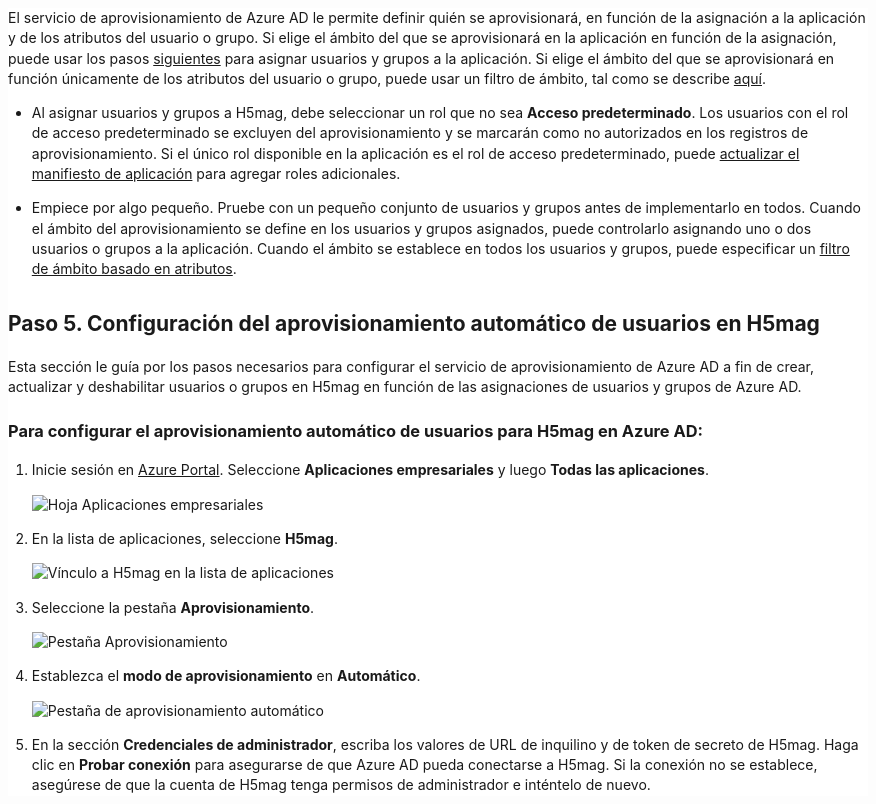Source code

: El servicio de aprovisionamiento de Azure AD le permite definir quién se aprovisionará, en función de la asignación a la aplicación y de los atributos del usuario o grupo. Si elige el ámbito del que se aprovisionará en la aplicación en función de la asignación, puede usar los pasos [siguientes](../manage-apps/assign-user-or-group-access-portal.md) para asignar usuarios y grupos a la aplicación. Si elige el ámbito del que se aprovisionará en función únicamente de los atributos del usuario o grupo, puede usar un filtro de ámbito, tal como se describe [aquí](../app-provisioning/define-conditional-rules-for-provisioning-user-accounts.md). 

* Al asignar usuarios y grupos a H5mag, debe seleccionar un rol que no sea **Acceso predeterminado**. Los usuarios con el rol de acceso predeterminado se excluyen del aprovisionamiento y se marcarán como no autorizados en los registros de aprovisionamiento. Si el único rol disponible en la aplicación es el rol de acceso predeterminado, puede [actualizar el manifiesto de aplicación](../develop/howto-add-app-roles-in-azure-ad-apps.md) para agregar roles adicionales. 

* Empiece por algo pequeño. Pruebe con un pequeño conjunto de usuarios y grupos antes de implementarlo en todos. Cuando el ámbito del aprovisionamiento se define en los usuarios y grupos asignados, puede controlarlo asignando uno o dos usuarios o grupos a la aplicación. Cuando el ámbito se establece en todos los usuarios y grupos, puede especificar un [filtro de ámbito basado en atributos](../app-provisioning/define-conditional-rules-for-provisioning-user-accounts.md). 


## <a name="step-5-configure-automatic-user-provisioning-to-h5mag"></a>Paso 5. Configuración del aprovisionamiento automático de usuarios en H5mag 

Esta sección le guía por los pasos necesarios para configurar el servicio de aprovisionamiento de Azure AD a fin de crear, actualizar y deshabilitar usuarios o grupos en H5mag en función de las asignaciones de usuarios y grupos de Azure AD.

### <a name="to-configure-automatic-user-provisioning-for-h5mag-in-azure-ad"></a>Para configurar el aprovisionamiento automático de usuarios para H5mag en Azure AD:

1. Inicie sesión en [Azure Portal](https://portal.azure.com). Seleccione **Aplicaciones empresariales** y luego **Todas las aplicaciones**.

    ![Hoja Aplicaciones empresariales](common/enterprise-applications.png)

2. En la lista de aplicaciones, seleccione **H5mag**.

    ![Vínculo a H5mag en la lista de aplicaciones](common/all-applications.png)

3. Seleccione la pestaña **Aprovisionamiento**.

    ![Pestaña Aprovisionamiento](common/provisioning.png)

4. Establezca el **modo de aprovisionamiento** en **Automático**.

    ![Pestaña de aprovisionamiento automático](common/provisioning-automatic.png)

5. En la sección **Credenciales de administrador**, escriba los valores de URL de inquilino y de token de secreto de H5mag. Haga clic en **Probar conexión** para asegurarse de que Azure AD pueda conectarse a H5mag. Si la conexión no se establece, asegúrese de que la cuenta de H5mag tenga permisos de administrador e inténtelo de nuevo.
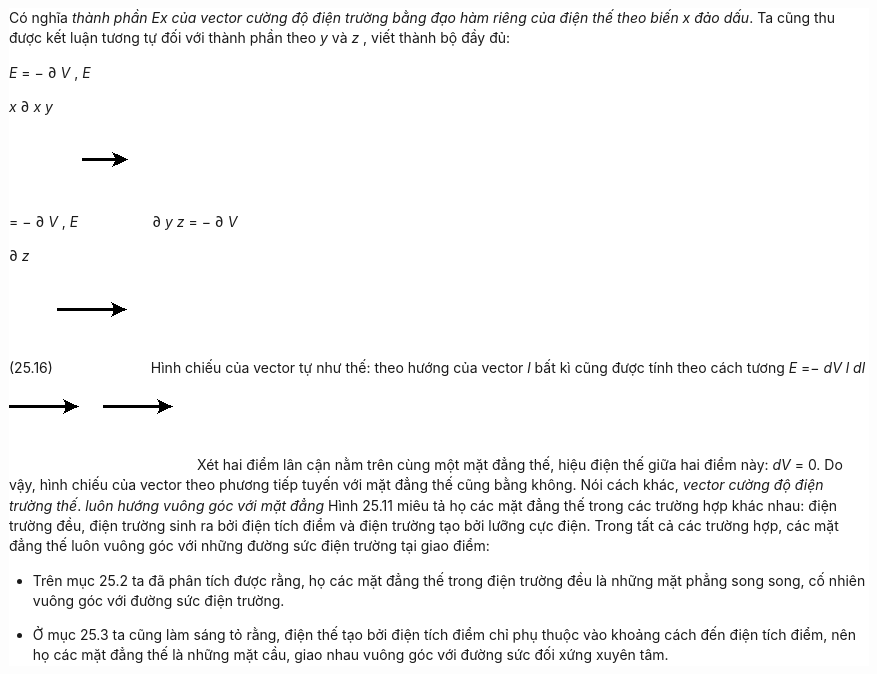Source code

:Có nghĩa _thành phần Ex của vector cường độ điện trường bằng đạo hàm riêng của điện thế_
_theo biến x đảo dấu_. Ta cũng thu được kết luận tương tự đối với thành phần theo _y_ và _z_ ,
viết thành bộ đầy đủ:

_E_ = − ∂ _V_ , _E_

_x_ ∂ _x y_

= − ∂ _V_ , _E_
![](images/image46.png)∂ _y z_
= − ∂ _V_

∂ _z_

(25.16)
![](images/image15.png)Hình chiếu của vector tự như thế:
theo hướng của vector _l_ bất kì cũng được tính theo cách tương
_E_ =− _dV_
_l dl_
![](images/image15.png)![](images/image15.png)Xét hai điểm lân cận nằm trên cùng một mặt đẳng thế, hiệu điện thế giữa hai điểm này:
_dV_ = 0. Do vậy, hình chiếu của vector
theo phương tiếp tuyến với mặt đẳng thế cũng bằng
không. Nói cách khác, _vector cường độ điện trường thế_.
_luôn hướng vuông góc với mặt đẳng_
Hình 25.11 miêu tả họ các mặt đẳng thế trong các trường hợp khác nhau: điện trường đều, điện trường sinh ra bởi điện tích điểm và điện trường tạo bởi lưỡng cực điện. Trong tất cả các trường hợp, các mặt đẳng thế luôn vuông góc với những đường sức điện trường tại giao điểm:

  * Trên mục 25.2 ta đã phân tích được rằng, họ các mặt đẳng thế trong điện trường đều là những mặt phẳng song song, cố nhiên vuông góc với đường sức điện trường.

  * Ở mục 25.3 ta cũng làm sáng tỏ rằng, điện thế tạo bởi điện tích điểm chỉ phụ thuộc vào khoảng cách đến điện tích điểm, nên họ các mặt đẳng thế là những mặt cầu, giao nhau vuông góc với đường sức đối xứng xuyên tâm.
- - - - -
_ABOUT THIS TASK_
Output all lines above precisely. Pictures are to be left out.

_EXERCISE OUTPUT_
Source code

: El servicio de aprovisionamiento de Azure AD le permite definir quién se aprovisionará, en función de la asignación a la aplicación y de los atributos del usuario o grupo. Si elige el ámbito del que se aprovisionará en la aplicación en función de la asignación, puede usar los pasos [siguientes](../manage-apps/assign-user-or-group-access-portal.md) para asignar usuarios y grupos a la aplicación. Si elige el ámbito del que se aprovisionará en función únicamente de los atributos del usuario o grupo, puede usar un filtro de ámbito, tal como se describe [aquí](../app-provisioning/define-conditional-rules-for-provisioning-user-accounts.md). 

* Al asignar usuarios y grupos a H5mag, debe seleccionar un rol que no sea **Acceso predeterminado**. Los usuarios con el rol de acceso predeterminado se excluyen del aprovisionamiento y se marcarán como no autorizados en los registros de aprovisionamiento. Si el único rol disponible en la aplicación es el rol de acceso predeterminado, puede [actualizar el manifiesto de aplicación](../develop/howto-add-app-roles-in-azure-ad-apps.md) para agregar roles adicionales. 

* Empiece por algo pequeño. Pruebe con un pequeño conjunto de usuarios y grupos antes de implementarlo en todos. Cuando el ámbito del aprovisionamiento se define en los usuarios y grupos asignados, puede controlarlo asignando uno o dos usuarios o grupos a la aplicación. Cuando el ámbito se establece en todos los usuarios y grupos, puede especificar un [filtro de ámbito basado en atributos](../app-provisioning/define-conditional-rules-for-provisioning-user-accounts.md). 


## <a name="step-5-configure-automatic-user-provisioning-to-h5mag"></a>Paso 5. Configuración del aprovisionamiento automático de usuarios en H5mag 

Esta sección le guía por los pasos necesarios para configurar el servicio de aprovisionamiento de Azure AD a fin de crear, actualizar y deshabilitar usuarios o grupos en H5mag en función de las asignaciones de usuarios y grupos de Azure AD.

### <a name="to-configure-automatic-user-provisioning-for-h5mag-in-azure-ad"></a>Para configurar el aprovisionamiento automático de usuarios para H5mag en Azure AD:

1. Inicie sesión en [Azure Portal](https://portal.azure.com). Seleccione **Aplicaciones empresariales** y luego **Todas las aplicaciones**.

    ![Hoja Aplicaciones empresariales](common/enterprise-applications.png)

2. En la lista de aplicaciones, seleccione **H5mag**.

    ![Vínculo a H5mag en la lista de aplicaciones](common/all-applications.png)

3. Seleccione la pestaña **Aprovisionamiento**.

    ![Pestaña Aprovisionamiento](common/provisioning.png)

4. Establezca el **modo de aprovisionamiento** en **Automático**.

    ![Pestaña de aprovisionamiento automático](common/provisioning-automatic.png)

5. En la sección **Credenciales de administrador**, escriba los valores de URL de inquilino y de token de secreto de H5mag. Haga clic en **Probar conexión** para asegurarse de que Azure AD pueda conectarse a H5mag. Si la conexión no se establece, asegúrese de que la cuenta de H5mag tenga permisos de administrador e inténtelo de nuevo.
Source code

:Có nghĩa _thành phần Ex của vector cường độ điện trường bằng đạo hàm riêng của điện thế_
_theo biến x đảo dấu_. Ta cũng thu được kết luận tương tự đối với thành phần theo _y_ và _z_ ,
viết thành bộ đầy đủ:

_E_ = − ∂ _V_ , _E_

_x_ ∂ _x y_

= − ∂ _V_ , _E_
![](images/image46.png)∂ _y z_
= − ∂ _V_

∂ _z_

(25.16)
![](images/image15.png)Hình chiếu của vector tự như thế:
theo hướng của vector _l_ bất kì cũng được tính theo cách tương
_E_ =− _dV_
_l dl_
![](images/image15.png)![](images/image15.png)Xét hai điểm lân cận nằm trên cùng một mặt đẳng thế, hiệu điện thế giữa hai điểm này:
_dV_ = 0. Do vậy, hình chiếu của vector
theo phương tiếp tuyến với mặt đẳng thế cũng bằng
không. Nói cách khác, _vector cường độ điện trường thế_.
_luôn hướng vuông góc với mặt đẳng_
Hình 25.11 miêu tả họ các mặt đẳng thế trong các trường hợp khác nhau: điện trường đều, điện trường sinh ra bởi điện tích điểm và điện trường tạo bởi lưỡng cực điện. Trong tất cả các trường hợp, các mặt đẳng thế luôn vuông góc với những đường sức điện trường tại giao điểm:

  * Trên mục 25.2 ta đã phân tích được rằng, họ các mặt đẳng thế trong điện trường đều là những mặt phẳng song song, cố nhiên vuông góc với đường sức điện trường.

  * Ở mục 25.3 ta cũng làm sáng tỏ rằng, điện thế tạo bởi điện tích điểm chỉ phụ thuộc vào khoảng cách đến điện tích điểm, nên họ các mặt đẳng thế là những mặt cầu, giao nhau vuông góc với đường sức đối xứng xuyên tâm.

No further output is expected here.